A blog conversation between two investors caught my eye recently, reminding me of many a discussion I've had with friends who love investing.
It centred on the debate about whether small, part-time investors can ever be successful stock pickers - or should they leave it to professionals who manage lots of money and have an advantage?
One investor (let's call him Jim) described his mate Matt who manages a sizeable fund in New York. He spends "80-100 hours per week studying the market and has done so for over a decade. He reads annual reports, market news and studies every company announcement the moment it becomes available."
Matt attends annual shareholder meetings, talks directly to chief executives and meets regularly with other large investors. He is one of the "most well-informed people in his industry and is in the best position imaginable to predict the future success or failure of listed companies."
Interestingly, Matt aims to be correct just 60 per cent of the time. If he hits that target, he knows he will earn a decent bonus and his fund will attract more millions from clients.
Because of his efforts, experience and expertise, Matt has beaten the market by around 1-2 per cent per year throughout his career.
Jim ended by saying that "you'll have to get up pretty early in the morning to match Matt's performance; hardly anyone else has."
The other investor (Richard, an investor at the smaller end of the scale) said he'd back himself because he's smart and interested and he too spends every spare hour looking at the markets, reading voraciously, and visiting companies: "Here's the thing ... I am looking at stuff the Wall Street guys can't or won't look at and I can move quickly with my small investments - but it's harder for them to move big funds around".
Richard listed his successes during the year, boasting of the 25 per cent return on his $US5,000 investment which generated a welcome $US1,250 top-up to his wealth.
Jim congratulated Richard because he had beaten the market's return of 11.4 per cent by 13.6 per cent. Jim noted "that additional 13.6 per cent return - which really was extraordinary - is what Matt likes to call alpha. On your $US5,000 investment, your alpha of 13.6% equated to $US680."
"However, over 500 hours of research (10 hours times 50 weeks) went into that alpha last year. That's roughly $1.36 per hour. You would have been better off working a minimum wage job, saving money and building a passive income. Picking stocks was an utter waste of time from a profitability standpoint - and remember, even great investors struggle to get 1-2 per cent above market returns over the long run.
Jim concluded stock-picking, even for a prodigy, is a complete waste of energy for anyone with small funds to invest: "Chasing alpha in the stock market only makes sense if you have millions, or better yet, hundreds of millions of dollars to invest."

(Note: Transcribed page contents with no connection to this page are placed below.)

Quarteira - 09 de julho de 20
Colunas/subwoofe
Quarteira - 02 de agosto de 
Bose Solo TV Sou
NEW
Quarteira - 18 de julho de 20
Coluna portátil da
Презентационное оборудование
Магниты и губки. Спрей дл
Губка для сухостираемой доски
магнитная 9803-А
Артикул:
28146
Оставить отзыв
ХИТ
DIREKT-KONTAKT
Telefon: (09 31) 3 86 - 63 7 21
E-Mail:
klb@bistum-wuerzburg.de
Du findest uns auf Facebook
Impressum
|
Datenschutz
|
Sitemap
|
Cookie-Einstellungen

I've had this sort of conversation before and have met investors very much like Matt and Richard. They have each been successful, albeit at different ends of the wealth scale. In the past I have taken the view that alpha is alpha - if you can beat the market even with a small investment, you've done well.
But if you take account of the opportunity cost (is there a better use of your time and effort?) and the limited chance of consistent success (even the professionals struggle), maybe Jim makes a valid point.